──────── DATA TO USE

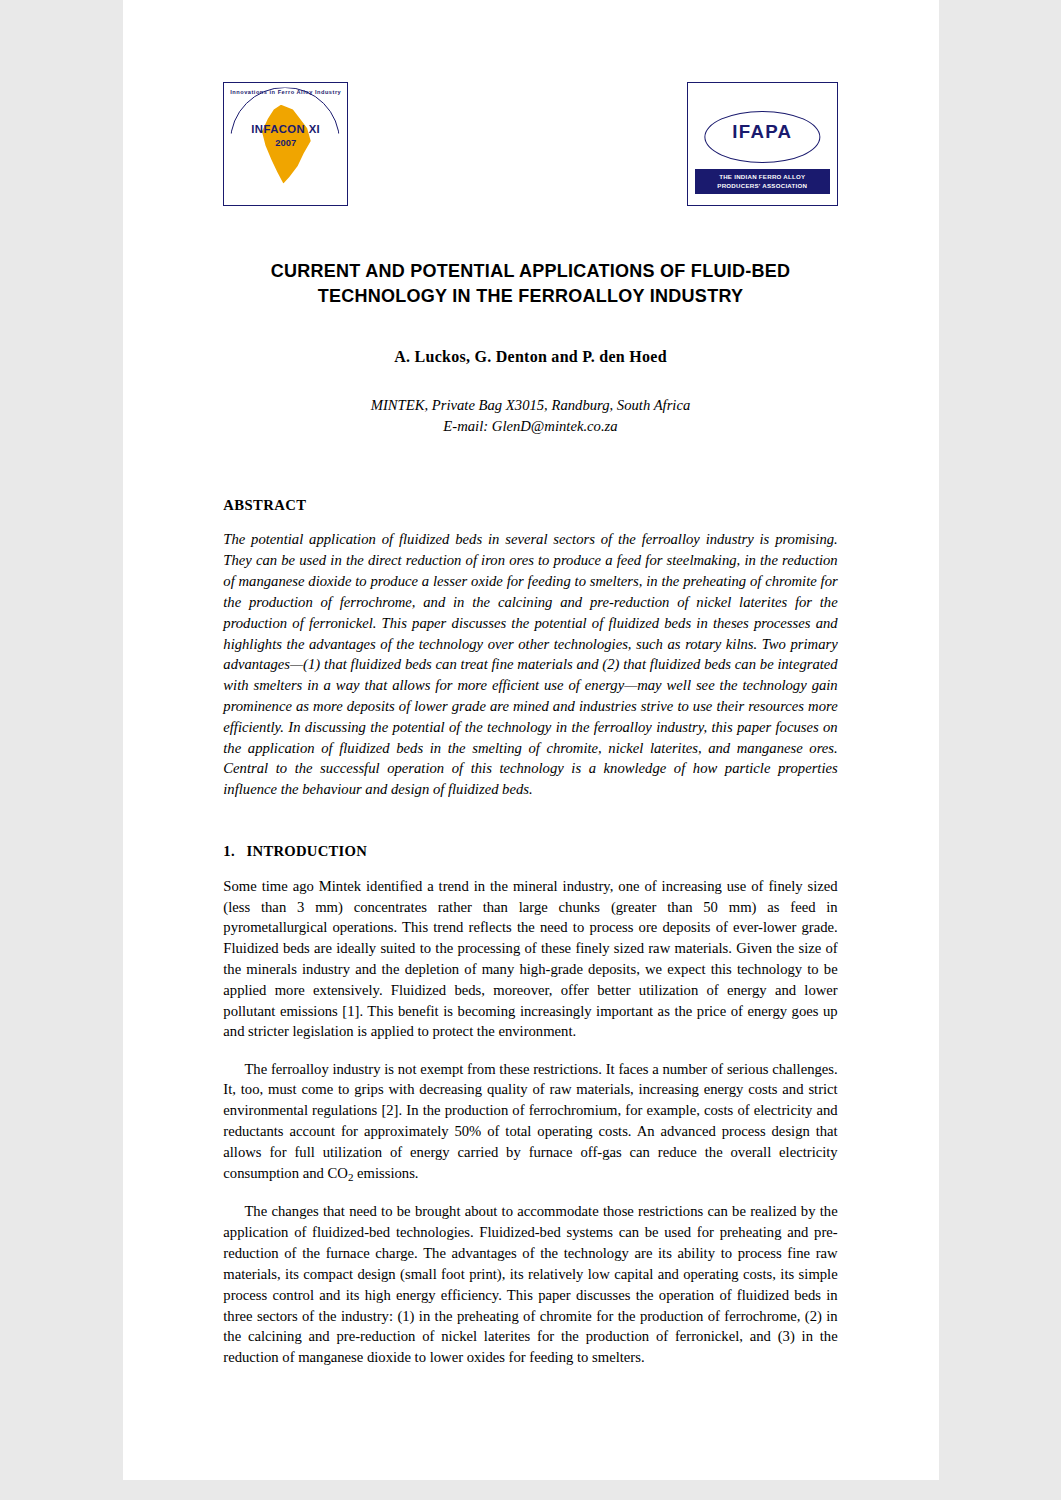Innovations in Ferro Alloy Industry
INFACON XI
2007
IFAPA
THE INDIAN FERRO ALLOY
PRODUCERS' ASSOCIATION
CURRENT AND POTENTIAL APPLICATIONS OF FLUID-BED
TECHNOLOGY IN THE FERROALLOY INDUSTRY
A. Luckos, G. Denton and P. den Hoed
MINTEK, Private Bag X3015, Randburg, South Africa
E-mail: GlenD@mintek.co.za
ABSTRACT
The potential application of fluidized beds in several sectors of the ferroalloy industry is promising. They can be used in the direct reduction of iron ores to produce a feed for steelmaking, in the reduction of manganese dioxide to produce a lesser oxide for feeding to smelters, in the preheating of chromite for the production of ferrochrome, and in the calcining and pre-reduction of nickel laterites for the production of ferronickel. This paper discusses the potential of fluidized beds in theses processes and highlights the advantages of the technology over other technologies, such as rotary kilns. Two primary advantages—(1) that fluidized beds can treat fine materials and (2) that fluidized beds can be integrated with smelters in a way that allows for more efficient use of energy—may well see the technology gain prominence as more deposits of lower grade are mined and industries strive to use their resources more efficiently. In discussing the potential of the technology in the ferroalloy industry, this paper focuses on the application of fluidized beds in the smelting of chromite, nickel laterites, and manganese ores. Central to the successful operation of this technology is a knowledge of how particle properties influence the behaviour and design of fluidized beds.
1. INTRODUCTION
Some time ago Mintek identified a trend in the mineral industry, one of increasing use of finely sized (less than 3 mm) concentrates rather than large chunks (greater than 50 mm) as feed in pyrometallurgical operations. This trend reflects the need to process ore deposits of ever-lower grade. Fluidized beds are ideally suited to the processing of these finely sized raw materials. Given the size of the minerals industry and the depletion of many high-grade deposits, we expect this technology to be applied more extensively. Fluidized beds, moreover, offer better utilization of energy and lower pollutant emissions [1]. This benefit is becoming increasingly important as the price of energy goes up and stricter legislation is applied to protect the environment.
The ferroalloy industry is not exempt from these restrictions. It faces a number of serious challenges. It, too, must come to grips with decreasing quality of raw materials, increasing energy costs and strict environmental regulations [2]. In the production of ferrochromium, for example, costs of electricity and reductants account for approximately 50% of total operating costs. An advanced process design that allows for full utilization of energy carried by furnace off-gas can reduce the overall electricity consumption and CO2 emissions.
The changes that need to be brought about to accommodate those restrictions can be realized by the application of fluidized-bed technologies. Fluidized-bed systems can be used for preheating and pre-reduction of the furnace charge. The advantages of the technology are its ability to process fine raw materials, its compact design (small foot print), its relatively low capital and operating costs, its simple process control and its high energy efficiency. This paper discusses the operation of fluidized beds in three sectors of the industry: (1) in the preheating of chromite for the production of ferrochrome, (2) in the calcining and pre-reduction of nickel laterites for the production of ferronickel, and (3) in the reduction of manganese dioxide to lower oxides for feeding to smelters.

────────────────

# [ASSIGNMENT]
Repeat the material above word for word but skip the images.

# [ANSWER AREA]
Innovations in Ferro Alloy Industry
INFACON XI
2007
IFAPA
THE INDIAN FERRO ALLOY
PRODUCERS' ASSOCIATION
CURRENT AND POTENTIAL APPLICATIONS OF FLUID-BED
TECHNOLOGY IN THE FERROALLOY INDUSTRY
A. Luckos, G. Denton and P. den Hoed
MINTEK, Private Bag X3015, Randburg, South Africa
E-mail: GlenD@mintek.co.za
ABSTRACT
The potential application of fluidized beds in several sectors of the ferroalloy industry is promising. They can be used in the direct reduction of iron ores to produce a feed for steelmaking, in the reduction of manganese dioxide to produce a lesser oxide for feeding to smelters, in the preheating of chromite for the production of ferrochrome, and in the calcining and pre-reduction of nickel laterites for the production of ferronickel. This paper discusses the potential of fluidized beds in theses processes and highlights the advantages of the technology over other technologies, such as rotary kilns. Two primary advantages—(1) that fluidized beds can treat fine materials and (2) that fluidized beds can be integrated with smelters in a way that allows for more efficient use of energy—may well see the technology gain prominence as more deposits of lower grade are mined and industries strive to use their resources more efficiently. In discussing the potential of the technology in the ferroalloy industry, this paper focuses on the application of fluidized beds in the smelting of chromite, nickel laterites, and manganese ores. Central to the successful operation of this technology is a knowledge of how particle properties influence the behaviour and design of fluidized beds.
1. INTRODUCTION
Some time ago Mintek identified a trend in the mineral industry, one of increasing use of finely sized (less than 3 mm) concentrates rather than large chunks (greater than 50 mm) as feed in pyrometallurgical operations. This trend reflects the need to process ore deposits of ever-lower grade. Fluidized beds are ideally suited to the processing of these finely sized raw materials. Given the size of the minerals industry and the depletion of many high-grade deposits, we expect this technology to be applied more extensively. Fluidized beds, moreover, offer better utilization of energy and lower pollutant emissions [1]. This benefit is becoming increasingly important as the price of energy goes up and stricter legislation is applied to protect the environment.
The ferroalloy industry is not exempt from these restrictions. It faces a number of serious challenges. It, too, must come to grips with decreasing quality of raw materials, increasing energy costs and strict environmental regulations [2]. In the production of ferrochromium, for example, costs of electricity and reductants account for approximately 50% of total operating costs. An advanced process design that allows for full utilization of energy carried by furnace off-gas can reduce the overall electricity consumption and CO2 emissions.
The changes that need to be brought about to accommodate those restrictions can be realized by the application of fluidized-bed technologies. Fluidized-bed systems can be used for preheating and pre-reduction of the furnace charge. The advantages of the technology are its ability to process fine raw materials, its compact design (small foot print), its relatively low capital and operating costs, its simple process control and its high energy efficiency. This paper discusses the operation of fluidized beds in three sectors of the industry: (1) in the preheating of chromite for the production of ferrochrome, (2) in the calcining and pre-reduction of nickel laterites for the production of ferronickel, and (3) in the reduction of manganese dioxide to lower oxides for feeding to smelters.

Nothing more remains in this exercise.